The NRI engineer with roots in Chandernagore has run 45 marathons, of which he rates his experience of running in Antarctica as being the best by a long shot. “The setting is serene and so different from the maddening activity of other famous races. The conditions are also incomparably tougher,” Ray said.

Ray was 60 when he ran in Antarctica on March 5, 2008. He remembers being reduced to tears by the time he finished the race. “During the last few kilometres of the race, ‘freezing rain’ hit us in the form of ice pellets,” he recounted.

When he finally completed the route in six hours and 25 minutes, Ray was soaking wet and physically miserable. “I remember starting to cry and asking myself why I had to take this on.… I was shivering uncontrollably from the extreme cold,” he said.

Besides the sheer intimidation of running through undulating icy terrain, including glaciers, what Ray recalls of that race was how hard it was on his knees. “On the course, there was no crowd lining the streets and egging you on.

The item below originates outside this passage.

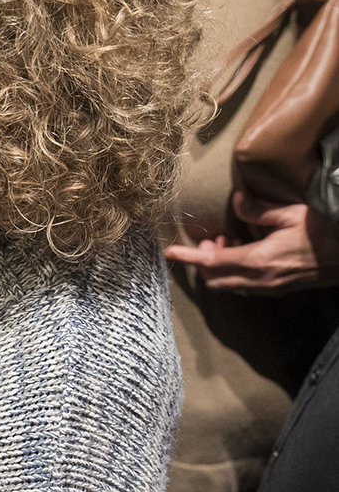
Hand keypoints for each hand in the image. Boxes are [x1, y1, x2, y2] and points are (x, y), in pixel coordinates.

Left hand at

The number of participants was only 108. It was basically me and a vast expanse of ice. I took in the scenic beauty around me, but also made sure I did not miss any signage. To be lost in a place like that would not be a good idea,” Ray said.

The ice dive happened on an island two days after the race. In hindsight, Ray believes he should not have taken up that challenge. “The wind chill made the water feel even colder than it was and I thought I would collapse,” Ray said.

The reward of completing the task was a certificate besides the one he had already earned for completing the marathon. “If there is a challenge, I would generally accept it. But I have been regretting this one since,” Ray said of the risk he took.

After running in Sweden, the US, Singapore, Brazil, Egypt, Australia and Antarctica to complete his target of marathons in all seven conditions, Ray would have few personal goals left.

But the 10km Route 55 event is a special one for him because of the Besu connection and the cause it supports. Ray graduated in mechanical engineering from the Shibpur campus, now called IIEST, in the 1970s.

Proceeds from Route 55 will go to Sramajibi Hospital in Belur, which provides health care at a nominal cost.